One could also use one of various keratolytic agents (many of which can be OTC or Rx) as the exfoliator prior to DHA application. These products could contain DHA and/or amino acids or one could have a step process to maximize one's results with DHA. This would be similar then to Proactiv Solution, in which one applies three products, one after another. These DHA and amino acid products could also be used in consort with any of the anti-aging, anti-wrinkling products from retinoids to hyaluronic acid. They could also be used with skin fillers.

The addition of heat and/or light may help with the reaction of DHA attachment to the proteins in the skin.

These ideas could also apply to coloring of the hair and/or nails.

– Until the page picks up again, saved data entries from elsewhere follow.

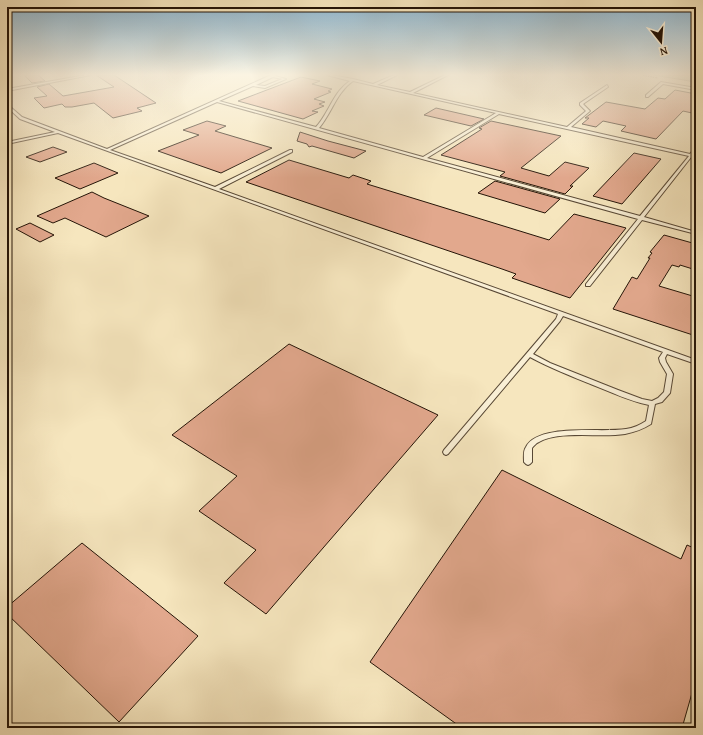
<svg xmlns="http://www.w3.org/2000/svg" width="703" height="735" viewBox="0 0 703 735" font-family="'Gentium Book Plus',serif">
	<rect width="100%" height="100%" fill="#f6e6be"/>
	<filter id="stains"><feTurbulence type="fractalNoise" baseFrequency=".005" numOctaves="4"/><feColorMatrix values="0 0 0 0 .2 0 0 0 0 .09 0 0 0 0 .02 0 0 0 .5 -.17"/></filter>
	<radialGradient id="worn" r=".72"><stop offset=".6" stop-color="#630" stop-opacity="0"/><stop offset="1" stop-color="#630" stop-opacity=".3"/></radialGradient>
	<!-- green -->
	<polygon fill="#b8c694" stroke="#6e6d4e" points="653,75 696,75 696,82"/>
	<!-- building -->
	<g fill="#e2a88d" stroke="#241407">
		<polygon points="24,75 38,75 45,81 32,83"/>
		<polygon points="96,75 114,75 156,103 137,108 142,111 113,118 94,103 72,107 65,107 62,104 44,108 34,98 47,96 37,87 49,84 63,96 114,87"/>
		<polygon points="301,77 320,81 312,84 332,89 328,91 331,92 314,99 325,102 319,104 324,106 312,111 318,112 303,119 238,101"/>
		<polygon points="675,90 696,94 696,110 692,113 683,111 656,139 621,131 626,126 603,121 596,127 582,124 589,118 585,118 606,102 645,109 658,98 665,99"/>
		<polygon points="436,108 484,119 471,126 424,115"/>
		<polygon points="207,121 226,126 215,131 272,148 221,173 158,151 199,135 183,130"/>
		<polygon points="491,121 561,136 521,168 549,176 565,162 589,168 570,186 573,186 565,194 500,176 505,172 441,155 482,129 479,128"/>
		<polygon points="300,132 328,141 366,151 354,158 312,146 309,147 307,144 297,141"/>
		<polygon points="53,147 67,152 40,162 26,157"/>
		<polygon points="634,153 661,159 622,204 593,196"/>
		<polygon points="289,160 349,178 353,175 371,181 367,184 549,240 574,214 626,228 570,298 512,278 516,274 502,269 246,182"/>
		<polygon points="94,163 118,173 80,189 55,178"/>
		<polygon points="495,181 560,199 545,213 478,193"/>
		<polygon points="92,192 104,198 149,216 106,237 65,218 53,223 37,216"/>
		<polygon points="30,223 54,235 40,242 16,229"/>
		<polygon points="664,235 696,244 696,270 680,265 679,267 672,265 659,286 696,297 696,336 613,309 632,277 637,279 650,258 648,258 652,253 650,252"/>
		<polygon points="289,344 438,415 266,614 224,583 256,550 199,511 237,476 172,435"/>
		<polygon points="502,470 681,559 687,545 696,549 696,679 682,728 462,728 370,662"/>
		<polygon points="82,543 198,636 119,722 7,614 7,607"/>
	</g>
	<g fill="none" stroke-linecap="round" stroke-linejoin="round">
		<!-- service casing -->
		<g stroke="#584835" stroke-width="2">
			<g id="service">
				<polygon points="86,75 91,75 7,91 7,89"/>
				<path d="M 271,75 L 276,75 L 275,76 L 286,79 L 265,88 L 253,86 L 219,101 L 316,127 C 329,113 333,92 350,81 L 327,75 L 332,75 L 353,79 L 373,84 L 394,75 L 397,75 L 377,85 L 410,92 L 445,75 L 448,75 L 413,93 L 567,127 L 586,111 L 580,105 L 580,103 L 607,85 L 608,87 L 583,104 L 590,111 L 571,127 L 690,154 L 696,147 L 696,151 L 693,154 L 696,155 L 696,157 L 692,156 L 644,217 L 696,232 L 696,234 L 642,220 L 590,286 L 586,286 L 586,284 L 638,219 L 217,102 L 110,150 L 215,187 L 290,150 L 292,150 L 292,152 L 219,189 L 696,360 L 696,364 L 667,354 L 665,358 L 666,362 L 673,374 L 670,393 L 662,402 L 655,404 L 651,424 C 643,429 635,432 625,434 C 601,438 559,430 539,442 C 536,443 534,446 532,448 L 532,462 L 530,464 L 528,465 L 526,464 L 524,462 C 524,457 523,451 526,447 C 538,423 602,433 626,429 C 633,428 640,425 646,421 L 649,405 C 629,401 611,392 593,385 C 571,376 550,368 530,357 L 448,454 L 446,455 L 444,454 L 443,452 L 444,450 L 556,319 L 558,314 L 58,133 L 7,144 L 7,142 L 55,132 L 20,119 L 7,107 L 7,104 L 22,117 L 107,149 ZM 273,77 L 282,79 L 265,86 L 256,85 ZM 353,81 L 496,113 L 423,157 L 319,128 C 332,113 336,93 353,81 ZM 499,114 L 689,156 L 640,216 L 427,158 ZM 563,316 L 663,352 L 659,358 L 660,362 L 667,374 L 664,392 L 658,398 L 652,401 L 642,399 L 618,390 L 550,363 L 533,354 L 560,321 Z"/>
				<polygon points="661,82 696,88 696,90 663,84 648,97 646,97 646,95"/>
			</g>
		</g>
		<!-- path -->
		<polyline stroke="#241407" stroke-width="1.5" stroke-dasharray="1.5 1" stroke-linecap="butt" points="643,75 658,78"/>
		<!-- service -->
		<use href="#service" fill="#f9efd5" fill-rule="evenodd"/>
	</g>
	<!-- sky -->
	<linearGradient id="sky" x2="0" y2="1"><stop stop-color="#8bb8d5"/><stop offset="0.42" stop-color="#fbf4e2"/><stop offset="1" stop-color="#fbf4e2" stop-opacity="0"/></linearGradient>
	<rect width="703" height="178" fill="url(#sky)"/>
	<!-- margin -->
	<rect width="703" height="735" fill="none" stroke="#f6e6be" stroke-width="24"/>
	<rect x="8" y="8" width="687" height="719" fill="none" stroke="#241407" stroke-width="2"/>
	<rect x="12" y="12" width="679" height="711" fill="none" stroke="#241407"/>
	<!-- north arrow -->
	<g transform="translate(661 42) rotate(163)" stroke="#f9efd5" stroke-width="3" paint-order="stroke">
	<path d="M0-3L7 15L0 10L-7 15Z" fill="#241407"/>
	<text y="-6" font-size="11" font-weight="bold" text-anchor="middle" fill="#241407">N</text>
	</g>
	<rect width="100%" height="100%" filter="url(#stains)"/>
	<rect width="100%" height="100%" fill="url(#worn)"/>
</svg>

Benzoyl peroxide and a tertiary amine can also be used in combination with a keratolytic agent to assist in the removal of seborrheic keratoses and other skin abnormalities such as hyperkeratotic states (such as warts, psoriasis callouses, skin tumors, corns, molluscum, acne, tumors, lichen simplex chronicus and the like. the product would assist in the exfoliation of these skin abnormalities. Such a product may also assist in the treatment of eschars, scabs, wound healing, wound care, pre-skin cancers, skin cancers, xerosis, skin cracks and fissures, dermatitis, eczema, and benign keratoses. The tertiary amine/benzoyl peroxide would reduce the number of possible pathogens as well as assist in the debriding. Any suitable ketatolytic agent can be used, such as alpha-hydroxy acids, propylene glycol, retinoids (including retinoic acid, adapalene, tazarotene, and the like), sodium lauryl sulfate, proteinases, salicylic acid, vitamin D analogs (such as Dovonex), ichthyol, coal tar, and any other product that is keratolytic or proteolytic.

In some embodiments of the invention, the described treatment method includes the use of a peroxide, such as benzoyl peroxide, with any type of tertiary amine, and in some embodiments it includes all tertiary amines except erythromycin and clindamycin.

In accordance with the provisions of the patent statutes, the principle and mode of operation of this invention have been explained and illustrated in its preferred embodiment. However, it must be understood that this invention may be practiced otherwise than as specifically explained and illustrated without departing from its spirit or scope.